WHAT TO DO
Would you write out the lines below exactly, from the one containing "Websitebetreiber hat ein" to the very last, but without the pictures?

(Saved entries)
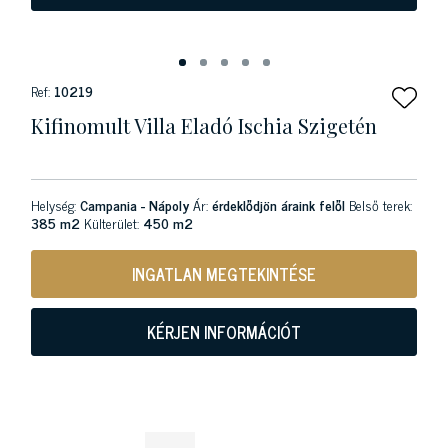
Ref:
10219
Kifinomult Villa Eladó Ischia Szigetén
Helység:
Campania - Nápoly
Ár:
érdeklődjön áraink felől
Belső terek:
385 m2
Külterület:
450 m2
INGATLAN MEGTEKINTÉSE
KÉRJEN INFORMÁCIÓT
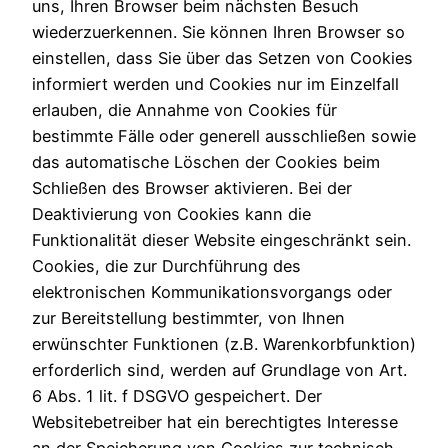
uns, Ihren Browser beim nächsten Besuch
wiederzuerkennen. Sie können Ihren Browser so
einstellen, dass Sie über das Setzen von Cookies
informiert werden und Cookies nur im Einzelfall
erlauben, die Annahme von Cookies für
bestimmte Fälle oder generell ausschließen sowie
das automatische Löschen der Cookies beim
Schließen des Browser aktivieren. Bei der
Deaktivierung von Cookies kann die
Funktionalität dieser Website eingeschränkt sein.
Cookies, die zur Durchführung des
elektronischen Kommunikationsvorgangs oder
zur Bereitstellung bestimmter, von Ihnen
erwünschter Funktionen (z.B. Warenkorbfunktion)
erforderlich sind, werden auf Grundlage von Art.
6 Abs. 1 lit. f DSGVO gespeichert. Der
Websitebetreiber hat ein berechtigtes Interesse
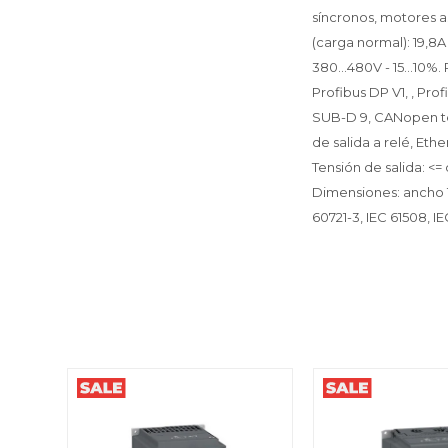
síncronos, motores a
(carga normal): 19,8A
380...480V - 15...10
Profibus DP V1, , P
SUB-D 9, CANopen ter
de salida a relé, E
Tensión de salida: <=
Dimensiones: ancho 
60721-3, IEC 61508, I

EXPECTED OUTPUT
Websitebetreiber hat ein berechtigtes Interesse
síncronos, motores a
(carga normal): 19,8A
380...480V - 15...10
Profibus DP V1, , P
SUB-D 9, CANopen ter
de salida a relé, E
Tensión de salida: <=
Dimensiones: ancho 
60721-3, IEC 61508, I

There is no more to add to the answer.